Matar a los propios hijos es algo que seguirá siendo parte de lo inimaginable. Sin embargo, tenerlos y no aceptar esta responsabilidad, alardear de que odias ser padre o madre y dejar a tus hijos a merced de tu celular, para no tener que dejar tu propio celular tampoco, es algo igualmente grave. Dejar que los niños hagan lo que quieran y no enseñarles, no corregirles, no guiarles, lejos de ser amor, es una afrenta al amor.

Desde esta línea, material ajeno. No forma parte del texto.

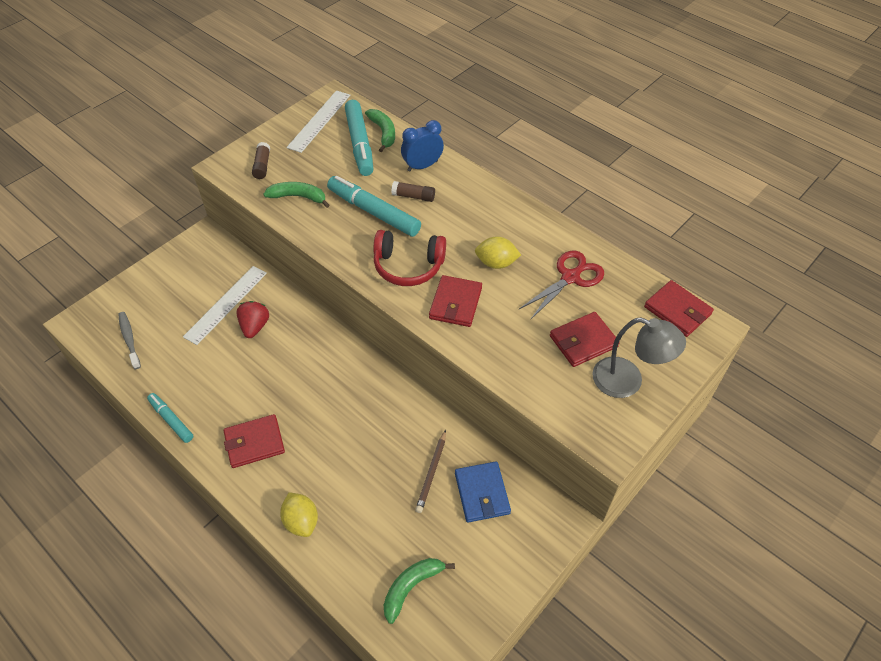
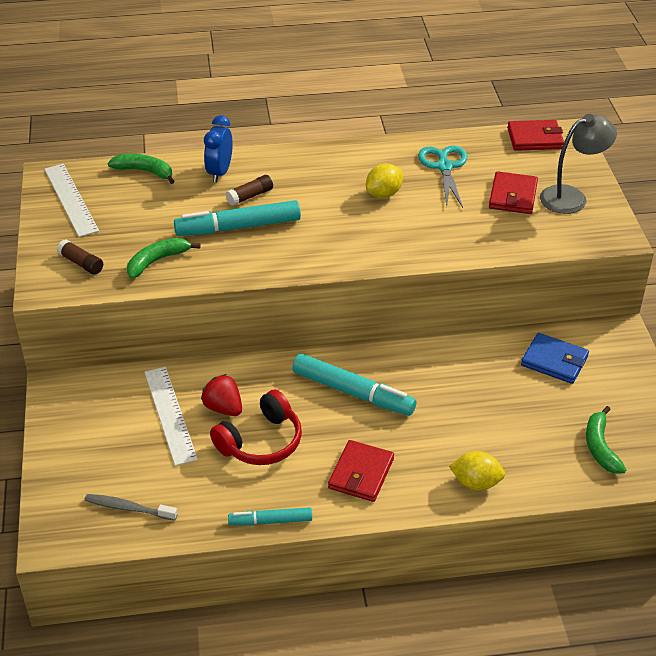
camera: 50 degrees left, 10 degrees down
turquoise marker [345,100,373,176] -> turquoise marker moved to [292,353,417,416]
red headphones [373,230,446,286] -> red headphones moved to [210,390,302,465]
brown pencil [415,430,446,513] -> none
red wallet [429,275,482,327] -> none
red scissors [519,251,604,319] -> turquoise scissors [418,146,467,208]

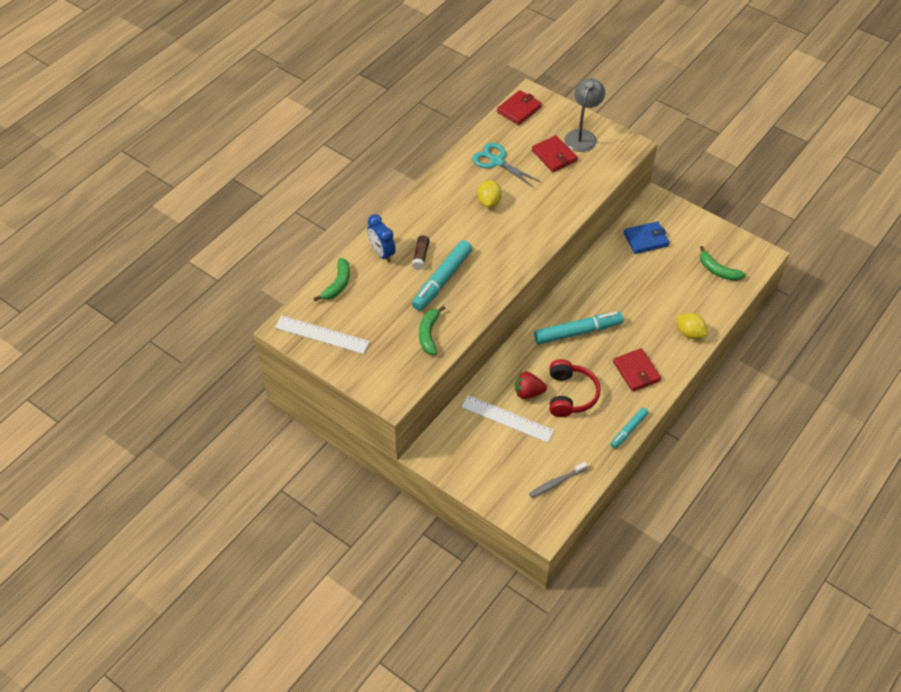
camera: 45 degrees left, 10 degrees up
brown glue stick [57,239,103,275] -> none
green banana [107,154,175,184] -> green banana turned 135 degrees clockwise [314,258,350,301]
yellow lemon [449,451,505,490] -> yellow lemon turned 75 degrees clockwise [677,313,707,339]

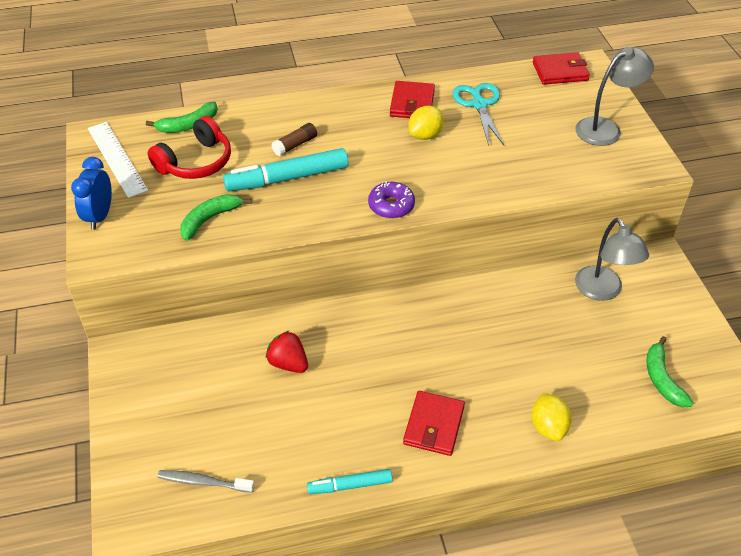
camera: 40 degrees right, 5 degrees down
blue clock [367,214,396,262] -> blue clock moved to [71,157,112,230]
white ruler [461,395,554,443] -> none
red wallet [532,135,578,172] -> red wallet moved to [390,81,435,118]
turquoise marker [534,311,624,345] -> none
red headphones [550,359,601,417] -> red headphones moved to [148,116,231,179]
blue wallet [624,221,669,254] -> grey lamp [575,218,649,301]
none -> purple donut [368,181,415,219]

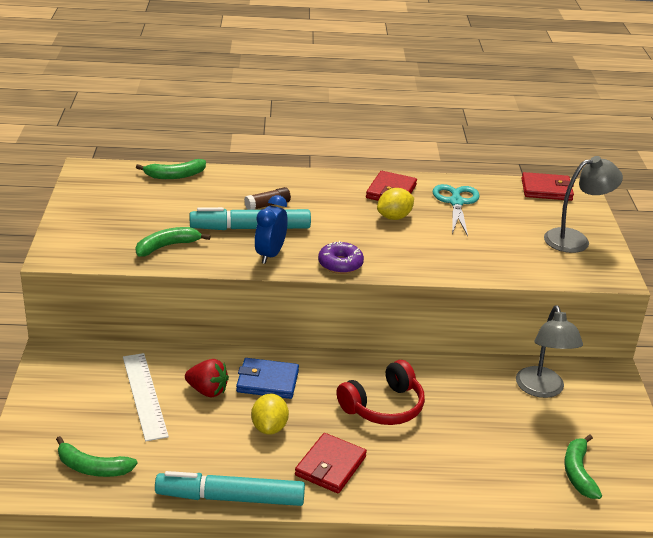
camera: 10 degrees right, 15 degrees down
blue clock [71,157,112,230] -> blue clock moved to [255,195,288,264]
white ruler [88,122,148,198] -> white ruler moved to [123,353,169,441]
red headphones [148,116,231,179] -> red headphones moved to [336,360,425,425]
grey toothbrush [157,470,255,493] -> green banana [56,436,137,477]
red strawberry [266,330,308,373] -> red strawberry turned 150 degrees clockwise [185,359,229,397]
turquoise marker [307,469,392,494] -> turquoise marker [155,471,305,506], size x1.74
yellow lemon [532,393,572,441] -> yellow lemon moved to [251,394,289,435]
none -> blue wallet [236,358,299,399]

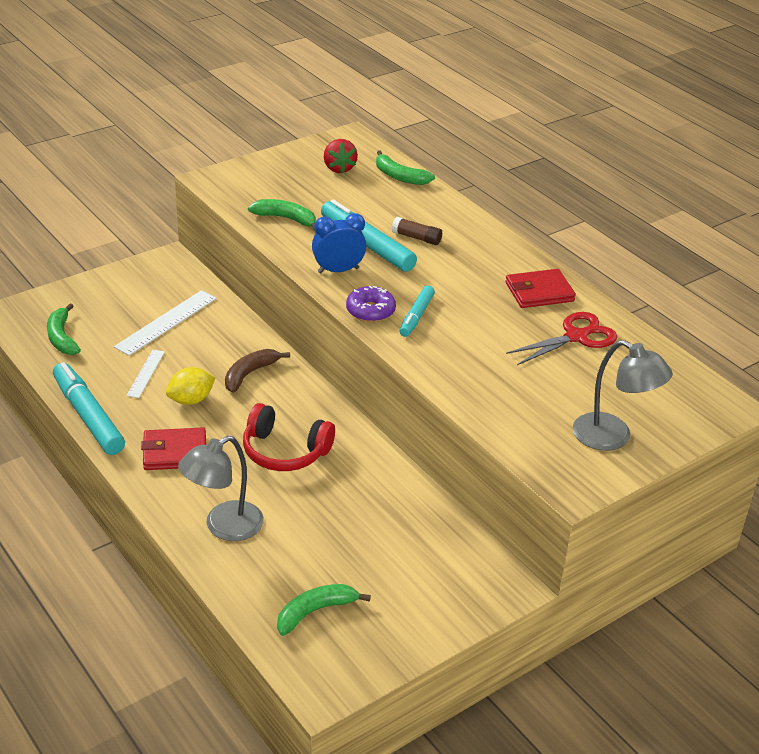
camera: 55 degrees right, 5 degrees up
red strawberry [185,359,229,397] -> red strawberry moved to [324,139,358,174]
blue wallet [236,358,299,399] -> brown banana [225,349,290,393]
yellow lemon [377,188,414,220] -> none
turquoise scissors [433,184,480,236] -> red scissors [506,312,617,365]
grey lamp [516,305,583,398] -> grey lamp moved to [178,436,264,541]
red wallet [522,172,574,201] -> none
none -> white ruler [126,350,165,398]
none -> turquoise marker [399,285,435,337]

Necesitamos abrir nuestro corazón a Dios pidiéndole que nos enseñe a amar como ya no sabemos. Una vez que tengamos hijos, nuestra vida nunca volverá a ser la misma. Estaremos experimentando la quintaesencia del amor, la emoción más grande que un ser humano puede experimentar en la Tierra. Sin embargo, estos tesoros en bruto nos fueron dados para ser pulidos y no estropeados por nuestra negligencia o incluso asesinados cuando nada más de divino exista en nosotros.
Aunque no soy religioso de oficio, exhorto a todos los que me leen a orar por las almas de esta joven y de estos niños asesinados por quienes deberían amarlos, educarlos y protegerlos. Oremos también por estas madres miserables.